Któż z nas nie chciałby czasami dać w gębę swojemu nauczycielowi? No właśnie! A bohaterowie „My Hero Academia” dostają właśnie taką okazję, kiedy w czasie praktycznej części testu semestralnego mają w parach walczyć właśnie z jednym z wykładowców. Midoriya i Katsuki stają w ten sposób do walki z… All Mightem. Jak poradzą sobie w starciu z najpotężniejszym z herosów na naszej planecie? A przecież inni uczniowie wcale nie mają łatwiej, jak wkrótce przekonują się na własnej skórze…

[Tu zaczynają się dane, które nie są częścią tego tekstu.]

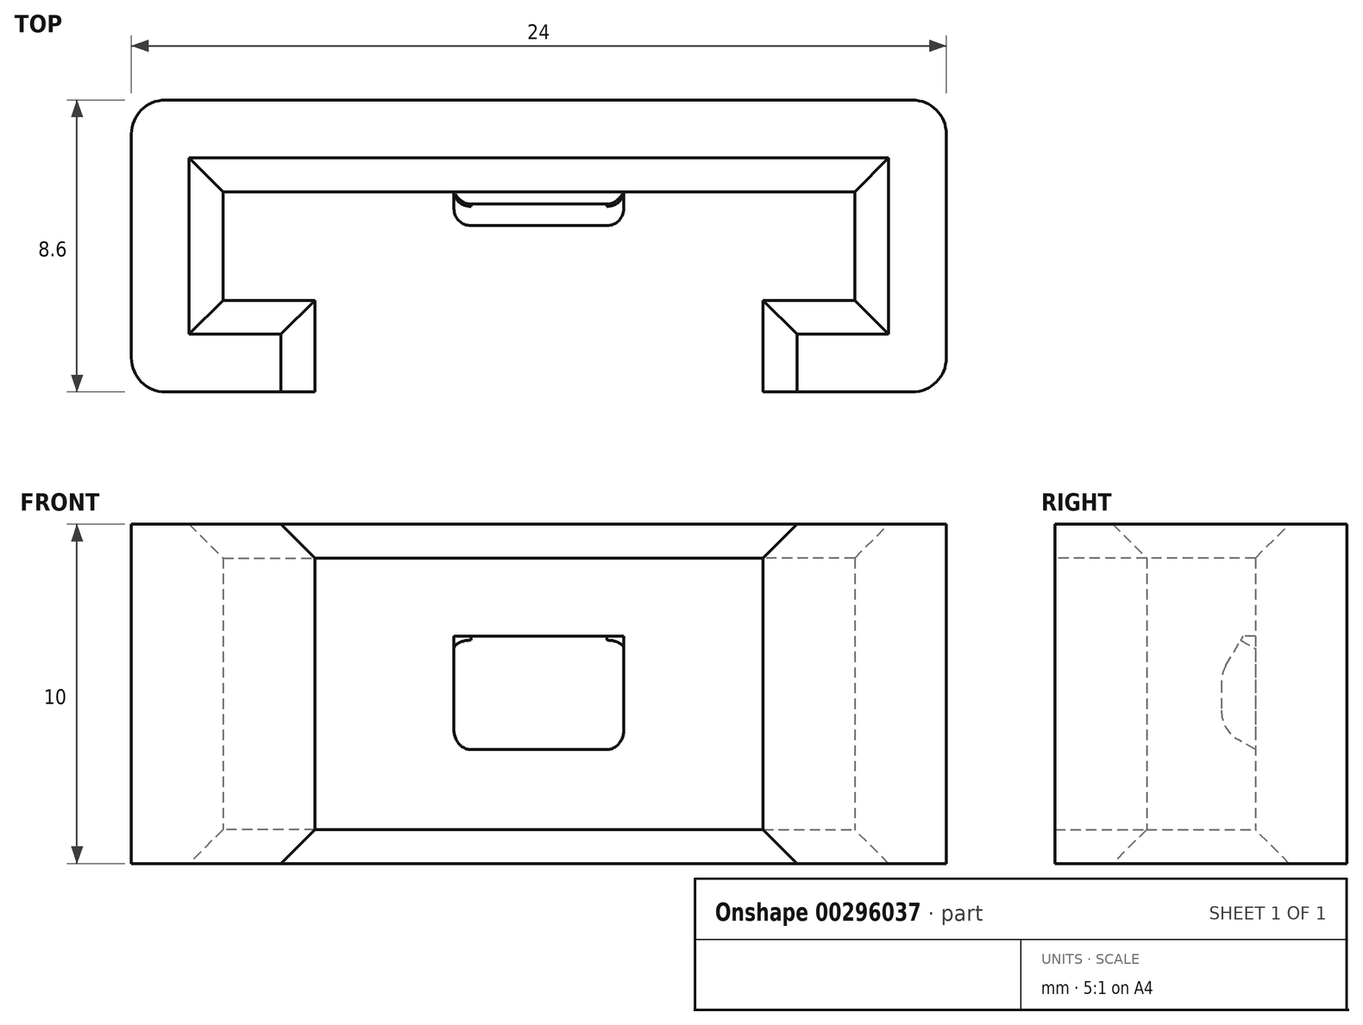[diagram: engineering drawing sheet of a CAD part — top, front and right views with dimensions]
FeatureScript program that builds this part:
annotation { "Feature Type Name" : "Feature", "Feature Type Description" : "" }
export const myFeature = defineFeature(function(context is Context, id is Id, definition is map)
    precondition{}
    {
        {
            var Q0;
            Q0=qCreatedBy(makeId("Top.planeOp"),FACE);
            var sketch = newSketch(context, id + "F0", { "sketchPlane" : qUnion([Q0])});
            skLineSegment(sketch, "E0", {"start": v(0, -17.47) * mm, "end": v(0, 25.01) * mm, "construction": true});
            skLineSegment(sketch, "E1", {"start": v(-9.3, -5.9) * mm, "end": v(-6.6, -5.9) * mm});
            skLineSegment(sketch, "E2", {"start": v(-6.6, -5.9) * mm, "end": v(-6.6, -8.6) * mm});
            skLineSegment(sketch, "E3", {"start": v(-6.6, -8.6) * mm, "end": v(-12, -8.6) * mm});
            skLineSegment(sketch, "E4", {"start": v(-12, -8.6) * mm, "end": v(-12, 0) * mm});
            skLineSegment(sketch, "E5", {"start": v(-12, 0) * mm, "end": v(0, 0) * mm});
            skLineSegment(sketch, "E6", {"start": v(-9.3, -5.9) * mm, "end": v(-9.3, -2.7) * mm});
            skLineSegment(sketch, "E7", {"start": v(-9.3, -2.7) * mm, "end": v(0, -2.7) * mm});
            skLineSegment(sketch, "E8.MirrorCS", {"start": v(9.3, -5.9) * mm, "end": v(6.6, -5.9) * mm});
            skLineSegment(sketch, "E9.MirrorCS", {"start": v(9.3, -5.9) * mm, "end": v(9.3, -2.7) * mm});
            skLineSegment(sketch, "E10.MirrorCS", {"start": v(6.6, -5.9) * mm, "end": v(6.6, -8.6) * mm});
            skLineSegment(sketch, "E11.MirrorCS", {"start": v(12, -8.6) * mm, "end": v(12, 0) * mm});
            skLineSegment(sketch, "E12.MirrorCS", {"start": v(6.6, -8.6) * mm, "end": v(12, -8.6) * mm});
            skLineSegment(sketch, "E13.MirrorCS", {"start": v(12, 0) * mm, "end": v(0, 0) * mm});
            skLineSegment(sketch, "E14.MirrorCS", {"start": v(9.3, -2.7) * mm, "end": v(0, -2.7) * mm});
            skSolve(sketch);
        }
        {
            var Q0;
            Q0 = qSketchRegion(id + "F0", true);
            extrude(context, id + "F1", {"entities" : qUnion([Q0]), "depth" : 10 * mm});
        }
        {
            var Q0;
            Q0=makeQuery(id+"F1.opExtrude","SWEPT_FACE",FACE,{"disambiguationData":[OSD([sQuery(id+"F0.wireOp",EDGE,"E7"),sQuery(id+"F0.wireOp",EDGE,"E14.MirrorCS")])]});
            var sketch = newSketch(context, id + "F2", { "sketchPlane" : qUnion([Q0])});
            skLineSegment(sketch, "E15", {"start": v(0, 0) * mm, "end": v(0, 10) * mm, "construction": true});
            skLineSegment(sketch, "E16.bottom", {"start": v(2.5, 6.7) * mm, "end": v(-2.5, 6.7) * mm});
            skLineSegment(sketch, "E16.top", {"start": v(2.5, 3.3) * mm, "end": v(-2.5, 3.3) * mm});
            skLineSegment(sketch, "E16.left", {"start": v(2.5, 6.7) * mm, "end": v(2.5, 3.3) * mm});
            skLineSegment(sketch, "E16.right", {"start": v(-2.5, 6.7) * mm, "end": v(-2.5, 3.3) * mm});
            skPoint(sketch, "E16.middle", {"position": v(0, 5) * mm});
            skSolve(sketch);
        }
        {
            var Q0;
            Q0 = qSketchRegion(id + "F2", true);
            extrude(context, id + "F3", {"entities" : qUnion([Q0]), "operationType" : NewBodyOperationType.ADD, "depth" : 1 * mm});
        }
        {
            var Q0;
            Q0=makeQuery(id+"F3.opExtrude","CAP_EDGE",EDGE,{"disambiguationData":[OSD([sQuery(id+"F2.wireOp",EDGE,"E16.bottom")])],"isStart":false});
            var Q1;
            Q1=makeQuery(id+"F3.opExtrude","CAP_EDGE",EDGE,{"disambiguationData":[OSD([sQuery(id+"F2.wireOp",EDGE,"E16.top")])],"isStart":false});
            chamfer(context, id + "F4", {"entities" : qUnion([Q0, Q1]), "chamferType" : ChamferType.OFFSET_ANGLE, "width" : 1.1 * mm, "oppositeDirection" : true, "angle" : 30 * degree, "tangentPropagation" : true});
        }
        {
            var Q0;
            {var subQ0=sQuery(id+"F2.wireOp",EDGE,"E16.top");Q0=makeQuery(id+"F4.opChamfer","BLEND_EDGE",EDGE,{"blendedFrom":[makeQuery(id+"F3.opExtrude","CAP_EDGE",EDGE,{"disambiguationData":[OSD([subQ0])],"isStart":false}),makeQuery(id+"F3.opExtrude","CAP_FACE",FACE,{"disambiguationData":[OSD([sQuery(id+"F2.wireOp",EDGE,"E16.bottom"),subQ0,sQuery(id+"F2.wireOp",EDGE,"E16.left"),sQuery(id+"F2.wireOp",EDGE,"E16.right")])],"isStart":false})],"blendedInto":[makeQuery(id+"F3.opExtrude","CAP_FACE",FACE,{"disambiguationData":[OSD([sQuery(id+"F2.wireOp",EDGE,"E16.bottom"),subQ0,sQuery(id+"F2.wireOp",EDGE,"E16.left"),sQuery(id+"F2.wireOp",EDGE,"E16.right")])],"isStart":false})]});}
            var Q1;
            {var subQ0=sQuery(id+"F2.wireOp",EDGE,"E16.bottom");Q1=makeQuery(id+"F4.opChamfer","BLEND_EDGE",EDGE,{"blendedFrom":[makeQuery(id+"F3.opExtrude","CAP_EDGE",EDGE,{"disambiguationData":[OSD([subQ0])],"isStart":false}),makeQuery(id+"F3.opExtrude","CAP_FACE",FACE,{"disambiguationData":[OSD([subQ0,sQuery(id+"F2.wireOp",EDGE,"E16.top"),sQuery(id+"F2.wireOp",EDGE,"E16.left"),sQuery(id+"F2.wireOp",EDGE,"E16.right")])],"isStart":false})],"blendedInto":[makeQuery(id+"F3.opExtrude","CAP_FACE",FACE,{"disambiguationData":[OSD([subQ0,sQuery(id+"F2.wireOp",EDGE,"E16.top"),sQuery(id+"F2.wireOp",EDGE,"E16.left"),sQuery(id+"F2.wireOp",EDGE,"E16.right")])],"isStart":false})]});}
            fillet(context, id + "F5", {"entities" : qUnion([Q0, Q1]), "radius" : 1 * mm, "tangentPropagation" : true, "allowEdgeOverflow" : false});
        }
        {
            var Q0;
            {var subQ0=sQuery(id+"F2.wireOp",EDGE,"E16.left");var subQ1=sQuery(id+"F2.wireOp",EDGE,"E16.top");Q0=makeQuery(id+"F5.opFillet","BLEND_EDGE",EDGE,{"blendedFrom":[makeQuery(id+"F4.opChamfer","BLEND_EDGE",EDGE,{"blendedFrom":[makeQuery(id+"F3.opExtrude","CAP_EDGE",EDGE,{"disambiguationData":[OSD([subQ1])],"isStart":false}),makeQuery(id+"F3.opExtrude","CAP_FACE",FACE,{"disambiguationData":[OSD([sQuery(id+"F2.wireOp",EDGE,"E16.bottom"),subQ1,subQ0,sQuery(id+"F2.wireOp",EDGE,"E16.right")])],"isStart":false})],"blendedInto":[makeQuery(id+"F3.opExtrude","CAP_FACE",FACE,{"disambiguationData":[OSD([sQuery(id+"F2.wireOp",EDGE,"E16.bottom"),subQ1,subQ0,sQuery(id+"F2.wireOp",EDGE,"E16.right")])],"isStart":false})]}),makeQuery(id+"F3.opExtrude","SWEPT_FACE",FACE,{"disambiguationData":[OSD([subQ0])]})],"blendedInto":[makeQuery(id+"F3.opExtrude","SWEPT_FACE",FACE,{"disambiguationData":[OSD([subQ0])]})]});}
            var Q1;
            {var subQ0=sQuery(id+"F2.wireOp",EDGE,"E16.left");var subQ1=sQuery(id+"F2.wireOp",EDGE,"E16.bottom");Q1=makeQuery(id+"F5.opFillet","BLEND_EDGE",EDGE,{"blendedFrom":[makeQuery(id+"F4.opChamfer","BLEND_EDGE",EDGE,{"blendedFrom":[makeQuery(id+"F3.opExtrude","CAP_EDGE",EDGE,{"disambiguationData":[OSD([subQ1])],"isStart":false}),makeQuery(id+"F3.opExtrude","CAP_FACE",FACE,{"disambiguationData":[OSD([subQ1,sQuery(id+"F2.wireOp",EDGE,"E16.top"),subQ0,sQuery(id+"F2.wireOp",EDGE,"E16.right")])],"isStart":false})],"blendedInto":[makeQuery(id+"F3.opExtrude","CAP_FACE",FACE,{"disambiguationData":[OSD([subQ1,sQuery(id+"F2.wireOp",EDGE,"E16.top"),subQ0,sQuery(id+"F2.wireOp",EDGE,"E16.right")])],"isStart":false})]}),makeQuery(id+"F3.opExtrude","SWEPT_FACE",FACE,{"disambiguationData":[OSD([subQ0])]})],"blendedInto":[makeQuery(id+"F3.opExtrude","SWEPT_FACE",FACE,{"disambiguationData":[OSD([subQ0])]})]});}
            var Q2;
            {var subQ0=sQuery(id+"F2.wireOp",EDGE,"E16.right");var subQ1=sQuery(id+"F2.wireOp",EDGE,"E16.top");Q2=makeQuery(id+"F5.opFillet","BLEND_EDGE",EDGE,{"blendedFrom":[makeQuery(id+"F4.opChamfer","BLEND_EDGE",EDGE,{"blendedFrom":[makeQuery(id+"F3.opExtrude","CAP_EDGE",EDGE,{"disambiguationData":[OSD([subQ1])],"isStart":false}),makeQuery(id+"F3.opExtrude","CAP_FACE",FACE,{"disambiguationData":[OSD([sQuery(id+"F2.wireOp",EDGE,"E16.bottom"),subQ1,sQuery(id+"F2.wireOp",EDGE,"E16.left"),subQ0])],"isStart":false})],"blendedInto":[makeQuery(id+"F3.opExtrude","CAP_FACE",FACE,{"disambiguationData":[OSD([sQuery(id+"F2.wireOp",EDGE,"E16.bottom"),subQ1,sQuery(id+"F2.wireOp",EDGE,"E16.left"),subQ0])],"isStart":false})]}),makeQuery(id+"F3.opExtrude","SWEPT_FACE",FACE,{"disambiguationData":[OSD([subQ0])]})],"blendedInto":[makeQuery(id+"F3.opExtrude","SWEPT_FACE",FACE,{"disambiguationData":[OSD([subQ0])]})]});}
            var Q3;
            {var subQ0=sQuery(id+"F2.wireOp",EDGE,"E16.right");var subQ1=sQuery(id+"F2.wireOp",EDGE,"E16.bottom");Q3=makeQuery(id+"F5.opFillet","BLEND_EDGE",EDGE,{"blendedFrom":[makeQuery(id+"F4.opChamfer","BLEND_EDGE",EDGE,{"blendedFrom":[makeQuery(id+"F3.opExtrude","CAP_EDGE",EDGE,{"disambiguationData":[OSD([subQ1])],"isStart":false}),makeQuery(id+"F3.opExtrude","CAP_FACE",FACE,{"disambiguationData":[OSD([subQ1,sQuery(id+"F2.wireOp",EDGE,"E16.top"),sQuery(id+"F2.wireOp",EDGE,"E16.left"),subQ0])],"isStart":false})],"blendedInto":[makeQuery(id+"F3.opExtrude","CAP_FACE",FACE,{"disambiguationData":[OSD([subQ1,sQuery(id+"F2.wireOp",EDGE,"E16.top"),sQuery(id+"F2.wireOp",EDGE,"E16.left"),subQ0])],"isStart":false})]}),makeQuery(id+"F3.opExtrude","SWEPT_FACE",FACE,{"disambiguationData":[OSD([subQ0])]})],"blendedInto":[makeQuery(id+"F3.opExtrude","SWEPT_FACE",FACE,{"disambiguationData":[OSD([subQ0])]})]});}
            fillet(context, id + "F6", {"entities" : qUnion([Q0, Q1, Q2, Q3]), "radius" : 0.5 * mm, "tangentPropagation" : true, "allowEdgeOverflow" : false});
        }
        {
            var Q0;
            Q0=makeQuery(id+"F1.opExtrude","CAP_EDGE",EDGE,{"disambiguationData":[OSD([sQuery(id+"F0.wireOp",EDGE,"E6")])],"isStart":true});
            var Q1;
            Q1=makeQuery(id+"F1.opExtrude","CAP_EDGE",EDGE,{"disambiguationData":[OSD([sQuery(id+"F0.wireOp",EDGE,"E7"),sQuery(id+"F0.wireOp",EDGE,"E14.MirrorCS")])],"isStart":true});
            var Q2;
            Q2=makeQuery(id+"F1.opExtrude","CAP_EDGE",EDGE,{"disambiguationData":[OSD([sQuery(id+"F0.wireOp",EDGE,"E1")])],"isStart":true});
            var Q3;
            Q3=makeQuery(id+"F1.opExtrude","CAP_EDGE",EDGE,{"disambiguationData":[OSD([sQuery(id+"F0.wireOp",EDGE,"E2")])],"isStart":true});
            var Q4;
            Q4=makeQuery(id+"F1.opExtrude","CAP_EDGE",EDGE,{"disambiguationData":[OSD([sQuery(id+"F0.wireOp",EDGE,"E9.MirrorCS")])],"isStart":true});
            var Q5;
            Q5=makeQuery(id+"F1.opExtrude","CAP_EDGE",EDGE,{"disambiguationData":[OSD([sQuery(id+"F0.wireOp",EDGE,"E8.MirrorCS")])],"isStart":true});
            var Q6;
            Q6=makeQuery(id+"F1.opExtrude","CAP_EDGE",EDGE,{"disambiguationData":[OSD([sQuery(id+"F0.wireOp",EDGE,"E10.MirrorCS")])],"isStart":true});
            var Q7;
            Q7=makeQuery(id+"F1.opExtrude","CAP_EDGE",EDGE,{"disambiguationData":[OSD([sQuery(id+"F0.wireOp",EDGE,"E6")])],"isStart":false});
            var Q8;
            Q8=makeQuery(id+"F1.opExtrude","CAP_EDGE",EDGE,{"disambiguationData":[OSD([sQuery(id+"F0.wireOp",EDGE,"E1")])],"isStart":false});
            var Q9;
            Q9=makeQuery(id+"F1.opExtrude","CAP_EDGE",EDGE,{"disambiguationData":[OSD([sQuery(id+"F0.wireOp",EDGE,"E2")])],"isStart":false});
            var Q10;
            Q10=makeQuery(id+"F1.opExtrude","CAP_EDGE",EDGE,{"disambiguationData":[OSD([sQuery(id+"F0.wireOp",EDGE,"E7"),sQuery(id+"F0.wireOp",EDGE,"E14.MirrorCS")])],"isStart":false});
            var Q11;
            Q11=makeQuery(id+"F1.opExtrude","CAP_EDGE",EDGE,{"disambiguationData":[OSD([sQuery(id+"F0.wireOp",EDGE,"E9.MirrorCS")])],"isStart":false});
            var Q12;
            Q12=makeQuery(id+"F1.opExtrude","CAP_EDGE",EDGE,{"disambiguationData":[OSD([sQuery(id+"F0.wireOp",EDGE,"E8.MirrorCS")])],"isStart":false});
            var Q13;
            Q13=makeQuery(id+"F1.opExtrude","CAP_EDGE",EDGE,{"disambiguationData":[OSD([sQuery(id+"F0.wireOp",EDGE,"E10.MirrorCS")])],"isStart":false});
            chamfer(context, id + "F7", {"entities" : qUnion([Q0, Q1, Q2, Q3, Q4, Q5, Q6, Q7, Q8, Q9, Q10, Q11, Q12, Q13]), "width" : 1 * mm, "tangentPropagation" : true});
        }
        {
            var Q0;
            Q0=makeQuery(id+"F1.opExtrude","SWEPT_EDGE",EDGE,{"disambiguationData":[OSD([sQuery(id+"F0.wireOp",EDGE,"E3"),sQuery(id+"F0.wireOp",EDGE,"E4")])]});
            var Q1;
            Q1=makeQuery(id+"F1.opExtrude","SWEPT_EDGE",EDGE,{"disambiguationData":[OSD([sQuery(id+"F0.wireOp",EDGE,"E11.MirrorCS"),sQuery(id+"F0.wireOp",EDGE,"E12.MirrorCS")])]});
            var Q2;
            Q2=makeQuery(id+"F1.opExtrude","SWEPT_EDGE",EDGE,{"disambiguationData":[OSD([sQuery(id+"F0.wireOp",EDGE,"E4"),sQuery(id+"F0.wireOp",EDGE,"E5")])]});
            var Q3;
            Q3=makeQuery(id+"F1.opExtrude","SWEPT_EDGE",EDGE,{"disambiguationData":[OSD([sQuery(id+"F0.wireOp",EDGE,"E11.MirrorCS"),sQuery(id+"F0.wireOp",EDGE,"E13.MirrorCS")])]});
            fillet(context, id + "F8", {"entities" : qUnion([Q0, Q1, Q2, Q3]), "radius" : 1 * mm, "tangentPropagation" : true, "allowEdgeOverflow" : false});
        }
    });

Jak to dobrze, że „My Hero Academia” ukazuje się na polskim rynku. Jak pisałem na wstępie, być może po pierwszym tomie można jeszcze było mieć jakieś wątpliwości odnośnie jakości serii, bo trafiło się tam parę bzdurek (jakim cudem włos miałby rozpuścić się w żołądku, nich ktoś mi powie?), to jednak potem seria złapała znakomity rytm i została już tylko czysta przyjemność płynąca z lektury. Dlatego tak cieszy fakt, że możemy nie tylko czytać ją po polsku, ale także i czytać ją tak często, bo kolejne tomiki ukazują się średnio raz na miesiąc, a taka częstotliwość wydawnicza w ostatnich lata zdarza się raczej rzadko. Co tylko świadczy o dobrym przyjęciu tytułu wśród polskich czytelników.

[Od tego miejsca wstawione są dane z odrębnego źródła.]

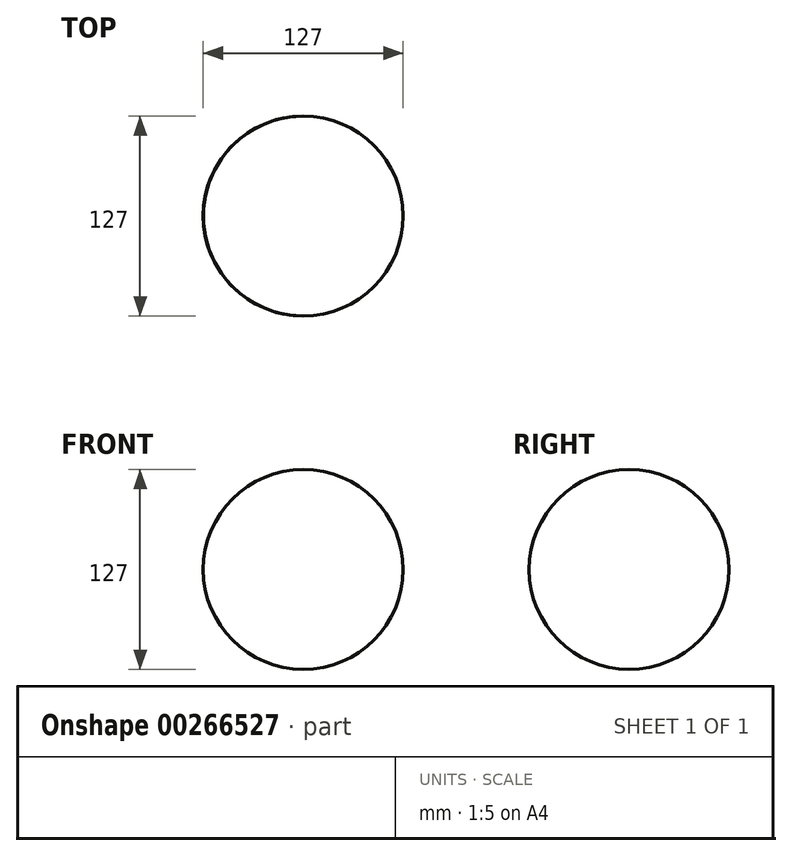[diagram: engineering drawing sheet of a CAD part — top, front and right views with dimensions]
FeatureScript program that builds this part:
annotation { "Feature Type Name" : "Feature", "Feature Type Description" : "" }
export const myFeature = defineFeature(function(context is Context, id is Id, definition is map)
    precondition{}
    {
        {
            var Q0;
            Q0=qCreatedBy(makeId("Top.planeOp"),FACE);
            var sketch = newSketch(context, id + "F0", { "sketchPlane" : qUnion([Q0])});
            skLineSegment(sketch, "E0.bottom", {"start": v(-63.5, 63.5) * mm, "end": v(0, 63.5) * mm});
            skLineSegment(sketch, "E0.top", {"start": v(-63.5, -63.5) * mm, "end": v(0, -63.5) * mm});
            skLineSegment(sketch, "E0.left", {"start": v(-63.5, 63.5) * mm, "end": v(-63.5, -63.5) * mm});
            skLineSegment(sketch, "E0.right", {"start": v(0, 63.5) * mm, "end": v(0, -63.5) * mm});
            skSolve(sketch);
        }
        {
            var Q0;
            Q0=makeQuery(id+"F0.imprint","IMPRINT",FACE,{"disambiguationData":[TD([[makeQuery(id+"F0.imprint","IMPRINT",EDGE,{"derivedFrom":sQuery(id+"F0.wireOp",EDGE,"E0.bottom")}),-1.0]])]});
            var Q1;
            Q1=sQuery(id+"F0.wireOp",EDGE,"E0.right");
            revolve(context, id + "F1", {"entities" : qUnion([Q0]), "axis" : qUnion([Q1]), "revolveType" : RevolveType.FULL});
        }
        {
            var Q0;
            Q0=qCreatedBy(makeId("Top.planeOp"),FACE);
            var sketch = newSketch(context, id + "F2", { "sketchPlane" : qUnion([Q0])});
            skArc(sketch, "E1", {"start": v(0, 63.5) * mm, "mid": v(63.5, 0) * mm, "end": v(0, -63.5) * mm});
            skLineSegment(sketch, "E2", {"start": v(0, -63.5) * mm, "end": v(0, 63.5) * mm});
            skSolve(sketch);
        }
        {
            var Q0;
            Q0 = qSketchRegion(id + "F2", true);
            var Q1;
            Q1=sQuery(id+"F2.wireOp",EDGE,"E1");
            var Q2;
            Q2=sQuery(id+"F2.wireOp",EDGE,"E2");
            var Q3;
            Q3=sQuery(id+"F2.wireOp",EDGE,"E2");
            revolve(context, id + "F3", {"operationType" : NewBodyOperationType.INTERSECT, "entities" : qUnion([Q0]), "surfaceEntities" : qUnion([Q1, Q2]), "axis" : qUnion([Q3]), "revolveType" : RevolveType.FULL, "oppositeDirection" : true});
        }
    });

Ale nie ma się czemu dziwić. Shounen to bodajże najpopularniejszy gatunek mangi na świecie, a „My Hero Academia” to jeden z najlepszych jego przedstawicieli ostatnich lat. Jest tu właściwie wszystko, czego oczekujemy od tego typu dzieł. Zaczynając od sympatycznego, choć fajtłapowatego bohatera-wybrańca, z którym może identyfikować się nastoletni czytelnik, przez szybką akcję, dużo humoru i nutę erotyki, na solidnej dawce walk skończywszy. Całość jest przy tym lekka, szybka w odbiorze i ma swój klimat, a ilość wydarzeń i ich tempo sprawiają, że nuda nie gości na stronach właściwie ani przez chwilę.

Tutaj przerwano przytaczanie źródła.